The Iranians are still taking hostages, including U.S. citizens. They put their hostages through sham “legal proceedings” involving secret courts and lawyers who are not always permitted to speak with their clients. They store their hostages in hideous prisons that would pass inspection in no civilized country.
On Sunday, Iran continued its defiance of Barack Obama’s nuclear deal with yet another secret test of a banned ballistic missile.
Syria: It is astonishing that anyone thinks “vetting” is possible for many refugees from war-torn Syria, whose sinister central government still does not control many parts of the country.
ISIS, of course, is headquartered in Syria, and al-Qaeda is one of the strongest military forces in the rebellion. Syrian resistance groups are so difficult to screen that the Obama administration could only find tiny handfuls of reliable “moderate” fighters to arm and train; they were promptly kidnapped, killed, or co-opted by terrorist groups after Obama deployed them. The “white hat rebel” program ended as a laughingstock across the Middle East.
Terrorist groups are still hunting down and destroying “moderate” rebel units to this very day, even during the “ceasefire” brokered by Russia, Turkey, and Iran. Worse, Syria has become a pressure-cooker for jihad, with groups once regarded as moderate becoming unmistakably radical over the past five years.
ISIS militants fleeing the battlefields of Iraq have been falling back into Syria, while Syrian ISIS fighters have been fleeing from their own battlefield reversals. The return of Islamic State militants, and other battle-hardened jihadis, from Syria to Western nations has long been seen as a major security concern.
The Syrian civil war is universally regarded as one of the worst humanitarian crises in history.
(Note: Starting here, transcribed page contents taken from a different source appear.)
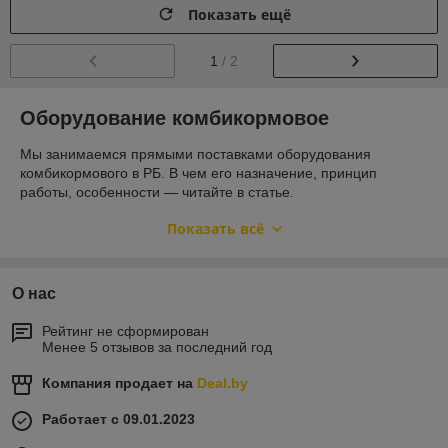
Показать ещё
1
/ 2
Оборудование комбикормовое
Мы занимаемся прямыми поставками оборудования
комбикормового в РБ. В чем его назначение, принцип
работы, особенности — читайте в статье.
Если вы уже готовы приобрести подобную технику, то
Показать всё
заказывайте ее в онлайн-магазине компании «ЮЛС БАЙ».
Мы предлагаем выгодные цены!
Назначение
О нас
Механические установки для комбикорма в нашем каталоге
Рейтинг не сформирован
можно разделить на 2 типа:
Менее 5 отзывов за последний год
сортировочное сельскохозяйственное оборудование;
Компания продает на
Deal.by
промышленные печи для сушки.
Рассмотрим отдельно их использование.
Работает с 09.01.2023
Сортировочное с/х оборудование включает в себя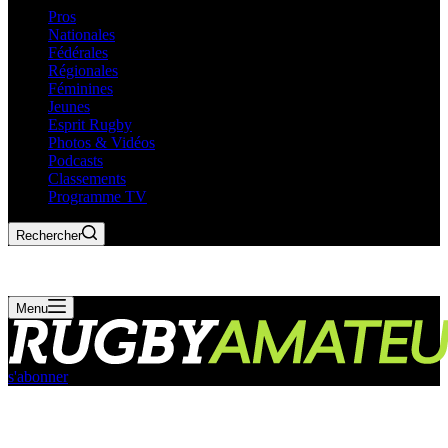
Pros
Nationales
Fédérales
Régionales
Féminines
Jeunes
Esprit Rugby
Photos & Vidéos
Podcasts
Classements
Programme TV
Rechercher
Menu
s'abonner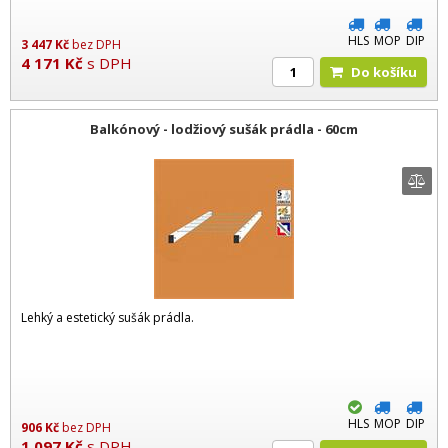
HLS
MOP
DIP
3 447
Kč
bez DPH
4 171
Kč
s DPH
Do košíku
Balkónový - lodžiový sušák prádla - 60cm
Lehký a estetický sušák prádla.
HLS
MOP
DIP
906
Kč
bez DPH
1 097
Kč
s DPH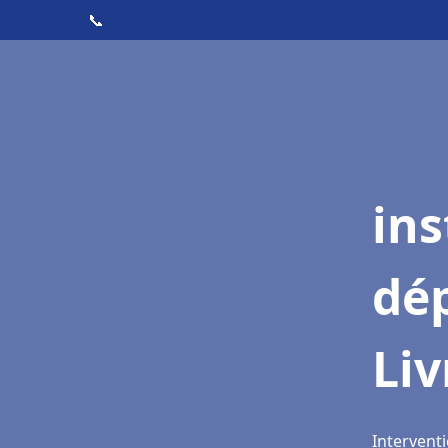
📞
ins
dé
Li
Interventi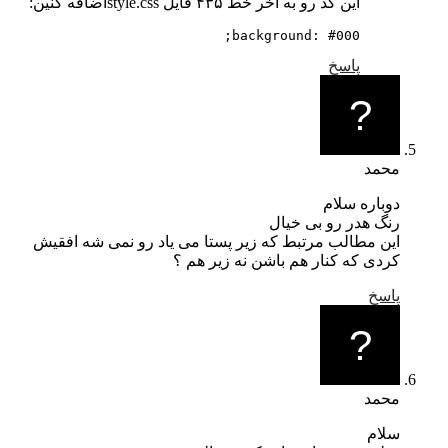
این کد رو به آخر خط ۴۳۵ فایل style.css‌اضافه کنین:
background: #000;
پاسخ
محمد
دوباره سلام
رنگ هدر رو بی خیال
این مطالب مرتبط که زیر پستا می یاد رو نمی شه افقیش
کردی که کنار هم باشن نه زیر هم ؟
پاسخ
محمد
سلام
Every party to the conflict has been blamed for causing civilian casualties, while some of them deliberately target civilians. The Assad regime has used indiscriminate conventional weapons, and weapons of mass destruction, against rebel-held districts. Civilians have been deprived of food, power, sanitation, and medicine in besieged areas for months, sometimes for years. This will create a huge population that is susceptible to radicalization by terrorists who blame Western powers for either inflicting horror upon civilians, or failing to prevent it.
Libya: Due to the U.S. media’s poor reporting on the continuing disaster of Barack Obama and Hillary Clinton’s war in Libya, most Americans probably do not realize Libya still lacks a functioning central government. The brief spate of coverage after the rise of Libyan ISIS ended with reports that a “Government of National Accord” had been installed, but in truth it only controls a portion of the country, and some observers believe it is on the verge of collapse. A Qaddafi-era general named Khalifa Haftar is working to seize power, and the Russians have been cozying up to him. The end result of Obama policy in Libya could very well be another Russian client state in the Middle East.
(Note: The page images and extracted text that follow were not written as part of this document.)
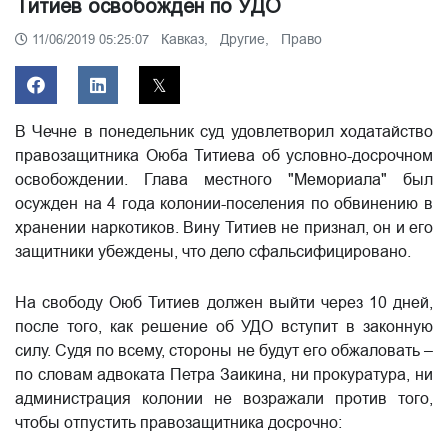
Титиев освобожден по УДО
Кавказ,
Другие,
Право
11/06/2019 05:25:07
В Чечне в понедельник суд удовлетворил ходатайство
правозащитника Оюба Титиева об условно-досрочном
освобождении. Глава местного "Мемориала" был
осужден на 4 года колонии-поселения по обвинению в
хранении наркотиков. Вину Титиев не признал, он и его
защитники убеждены, что дело сфальсифицировано.
На свободу Оюб Титиев должен выйти через 10 дней,
после того, как решение об УДО вступит в законную
силу. Судя по всему, стороны не будут его обжаловать –
по словам адвоката Петра Заикина, ни прокуратура, ни
администрация колонии не возражали против того,
чтобы отпустить правозащитника досрочно: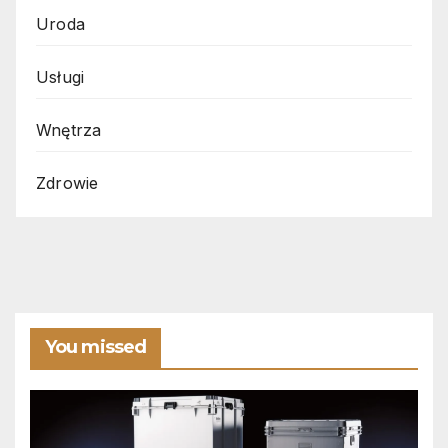
Uroda
Usługi
Wnętrza
Zdrowie
You missed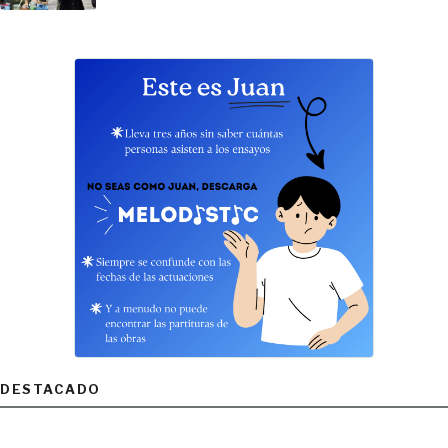
DESTACADO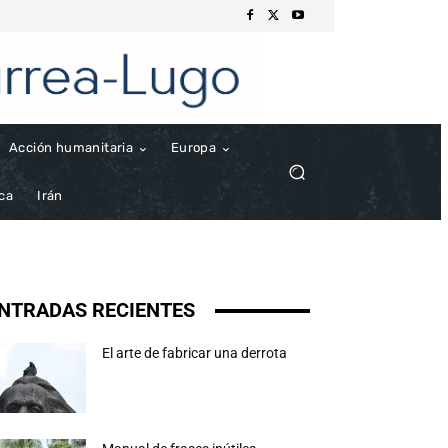
Acción humanitaria
Europa
ica
Irán
NTRADAS RECIENTES
El arte de fabricar una derrota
Haftar currently controls the government that used to be recognized by the international community as Libya’s legitimate administration. That government was chased out of the national capital, Tripoli, by a coalition of Islamist militias, widely known as Libya Dawn. They are still a force to be reckoned with, and constitute the third major Libyan government.
ISIS is still a serious problem in Libya, as demonstrated by U.S. air raids against Islamic State positions on President Obama’s very last day in office. “They have been largely marginalized but I am hesitant to say they’ve been completely eliminated in Libya,” a U.S. defense official said at the time.
Somalia: Somalia has been fighting a vicious insurgency from an Islamist terror organization called al-Shabaab, whose name means “The Youth.” It aggressively recruits young Muslims, including young Somalis living in the United States.
The group has links to both al-Qaeda and ISIS. The primary leadership decided not to swear fealty to the Islamic State, leading to something of a schism between different factions of al-Shabaab.